___ 本文 ___

本校は、2学期制ですので、この時期に終業式はありません。
明日から1月6日までの冬休みを前にして各学年ごとに指導が行われました。
私は、2年生進学・特進コースの指導で、おおむね次のような趣旨の話をしました。


今日はどういう日か知っていますか。冬至ですね。中国など世界の各地でで騒ぎになっている「世界が終わる日」ではありません。これはマヤ暦が、2012年12月21日で終わっているために、世界がこの日で終わるという話が広まっていて、大騒ぎしているわけですが、およそ非科学的な話を信じる世界があるということは残念ですね。
冬至は、この日を境に昼の時間が長くなるということで、地球が太陽の周りを回っているわけですが、ちょうど公転軌道の転回点にあたるということです。これから昼が長くなっていき、春分の日に昼と夜の時間が同じになるわけです。明るさに向かう節目ですね。

___ 抽出情報 ___

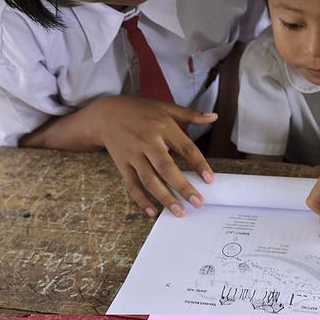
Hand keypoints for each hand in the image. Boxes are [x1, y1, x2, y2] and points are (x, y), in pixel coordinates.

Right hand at [87, 95, 217, 216]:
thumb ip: (190, 115)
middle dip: (183, 187)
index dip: (199, 164)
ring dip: (165, 198)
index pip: (185, 148)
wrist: (106, 114)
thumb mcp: (166, 107)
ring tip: (180, 212)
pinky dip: (141, 200)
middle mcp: (148, 142)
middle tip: (198, 202)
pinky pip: (132, 185)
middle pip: (167, 168)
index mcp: (163, 127)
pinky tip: (153, 212)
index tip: (210, 179)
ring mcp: (134, 155)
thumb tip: (214, 117)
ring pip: (149, 180)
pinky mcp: (122, 165)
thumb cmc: (140, 110)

___

課題 = 上の本文のうち、「私は、2年生進学・特進コースの指導で、おおむね次のような趣旨の話をしました。」を含む語句で始まり「あるということは残念ですね。」で終わる部分を、一字一句変えずに書き写してください。

模範解答 =
私は、2年生進学・特進コースの指導で、おおむね次のような趣旨の話をしました。


今日はどういう日か知っていますか。冬至ですね。中国など世界の各地でで騒ぎになっている「世界が終わる日」ではありません。これはマヤ暦が、2012年12月21日で終わっているために、世界がこの日で終わるという話が広まっていて、大騒ぎしているわけですが、およそ非科学的な話を信じる世界があるということは残念ですね。